Paige Culver

Personal information
- Full name: Paige Alexandra Culver
- Date of birth: April 4, 1997 (age 29)
- Place of birth: Oakville, Ontario, Canada
- Height: 1.76 m (5 ft 9+1⁄2 in)
- Position: Defender

Youth career
- 2002–2015: Oakville SC

College career
- Years: Team / Apps / (Gls)
- 2015–2018: Kent State Golden Flashes / 80 / (4)

Senior career*
- Years: Team / Apps / (Gls)
- 2014: Toronto Lady Lynx / 12
- 2018: Hamilton United / 6 / (1)
- 2019: Oakville Blue Devils FC / 8 / (1)
- 2019–2020: Pink Bari / 15 / (0)
- 2020–2021: Soyaux / 6 / (0)
- 2021: Bordeaux / 0 / (0)
- 2022: IFK Kalmar / 24 / (0)
- 2023: Turbine Potsdam / 11 / (0)
- 2023–2024: London City Lionesses / 15 / (0)
- Total:  / 97 / (2)

= Paige Culver =

Canadian soccer player (born 1997)

Paige Alexandra Culver (born April 4, 1997) is a Canadian former soccer player.

==Early life==
Culver played youth soccer with Oakville SC for 13 years. She also played with the Ontario Provincial Team from 2010 to 2013, where she was named team captain and was also part of the National Training Centre during that time.

==College career==
In 2015, she began attending Kent State University, where she played for the women's soccer team.

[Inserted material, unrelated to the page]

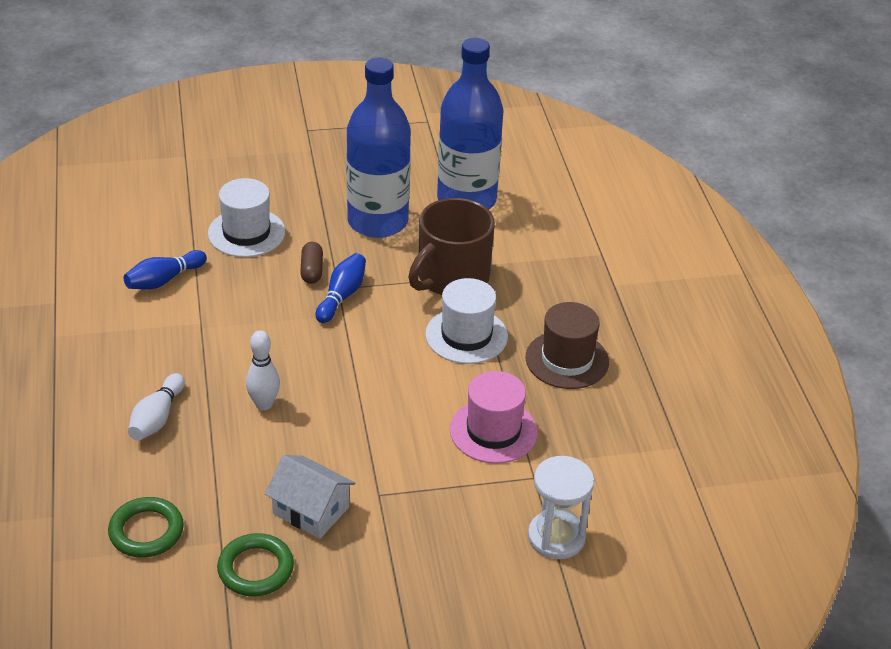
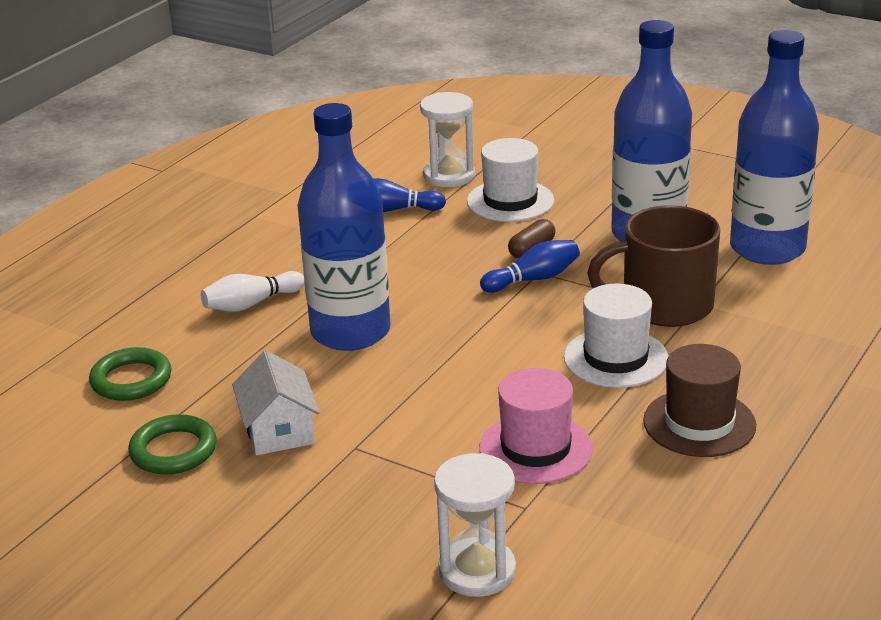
camera: 45 degrees right, 10 degrees down
white bowling pin [246,330,280,410] -> blue bottle [297,103,390,351]
none -> white hourglass [420,92,475,187]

On October 4, 2015, she scored her first collegiate goal in a victory over the Northern Illinois Huskies. At the end of her freshman season, she was named to the MAC All-Freshman Team, the All-MAC Second Team, and the All-Ohio Second Team. At the end of her sophomore season, Culver was named to the All-MAC First Team, All-Ohio Second Team, and earned Academic All-MAC honors. In her junior season, she was named the MAC Defensive Player of The Year. She was also named to the All-MAC First Team, Academic All-MAC, All-Ohio First Team, All-Ohio Academic First Team, All-Midwest Region First Team, Scholar All-America First Team, and a Third-Team All-American. After her senior season in 2018, she was named to the All-MAC First Team, the All-Midwest Region Third Team, and Academic All-MAC, and was a nominee for the Senior CLASS Award. She also served as team captain at Kent State.

==Club career==
In 2014, Culver played with the Toronto Lady Lynx in the USL W-League, starting every match.

In 2018, Culver played with Hamilton United in League1 Ontario. In 2019, she played with the Oakville Blue Devils.

In August 2019, Culver signed with Italian Serie A club Pink Bari.

In June 2020, Culver signed with French Division 1 Féminine club ASJ Soyaux-Charente. At the end of the season, she departed the club.

In July 2021, Culver signed with Girondins de Bordeaux on a two-year contract. In December 2021, she terminated the remainder of her contract by mutual consent.

In December 2021, she signed with IFK Kalmar in the Swedish first tier Damallsvenskan. After finishing pre-season, she was named the club's captain. At the end of the 2022 season, she departed the club.

In January 2023, Culver signed with German club Turbine Potsdam in the first tier Frauen-Bundesliga. In May 2023, she announced her departure from the club.

In September 2023, Culver signed with the London City Lionesses in England's Women's Championship on a one-year contract.

In April 2024, Culver announced her retirement from the sport, due to a career-ending injury.